The sales are out there, but website or not, you will always have to go get 'em.

(Dizzimother: I customized my own skin)



As for succeding in e-commerce business, as for anything else, you count a lot on hard work,inteligence and hoppefully, a little luck.



I know a guy in my home town that sells waches in e-bay and his sales got so big that he had to quit is day job! His secret is the price of course and a lot of good luck I expect!



I see a lot of droppshipping being used to build online businesses, in my modest opinion, this will never be a fully successfull business, it as it’s earnings, but I doubt that it will make someone rich…



But I am an idealist, and so being, I think that with a good or original idea for a shop, pacience, hard work and time on your hands, you will go far, and maybe, just maybe, some day you can be a little giant.
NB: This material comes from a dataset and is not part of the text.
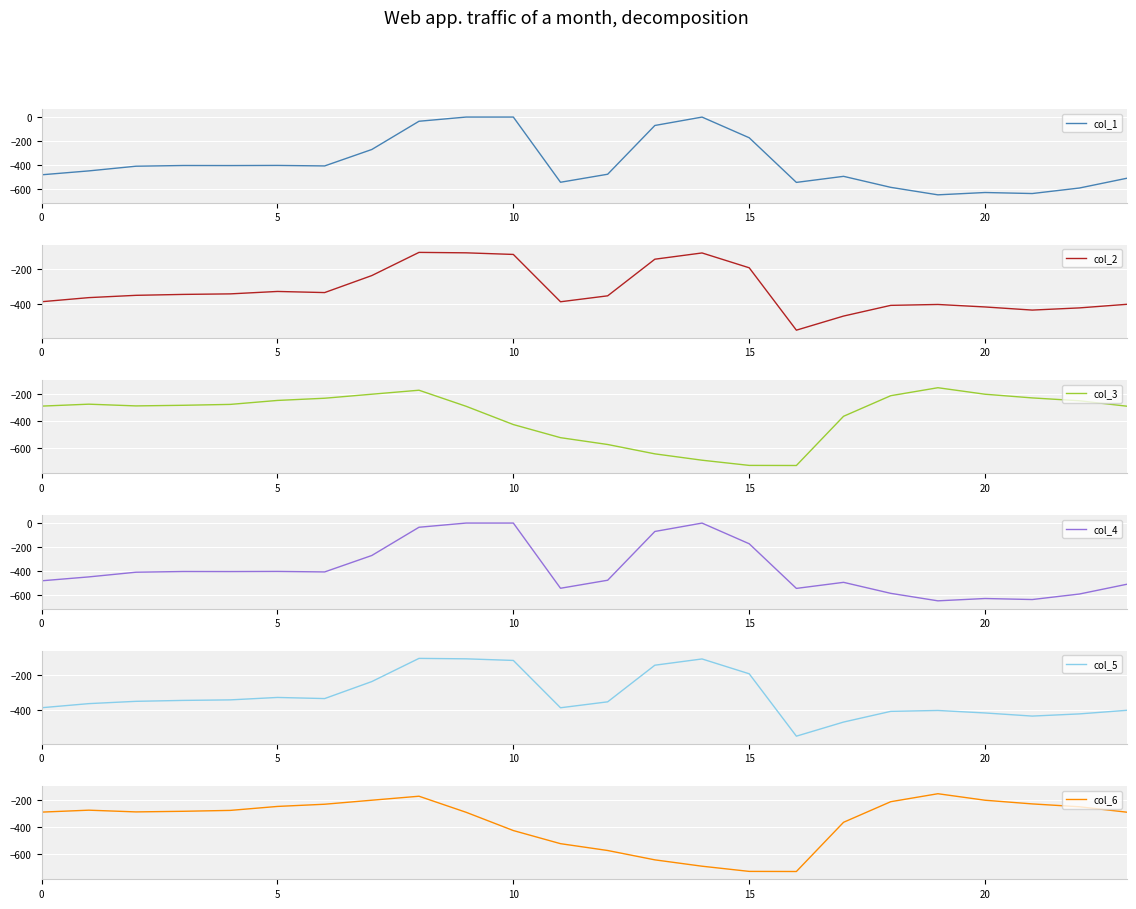

What is the smallest value displayed?

-726.6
Just keep hope alive. :wink:

[quote name=‘Lee Li Pop’]Hello E.Qi.Librium,



From my experience over 10 years, I analyze on niche websites (e-commerce or not) very few are profitable.



Big websites are too powerful, smalls are disunited.



It seems e-commerce follows the same path as the bricks and mortar commerce: Dedicated to the hegemony of the giants.



So, ladies and gentlemen, there will always, and perhaps increasingly, of small business owners with a second job whom will try to survive in the shadow of giants…





Lee Li Pop[/QUOTE]



Well, this is our full-time business - for me and my partner - and yes, it’s profitable. The “giants” aren’t always a bad thing, for example, we happily sell our designs on Amazon and they’re a good outlet for us.



There is such a thing as a niche global brand.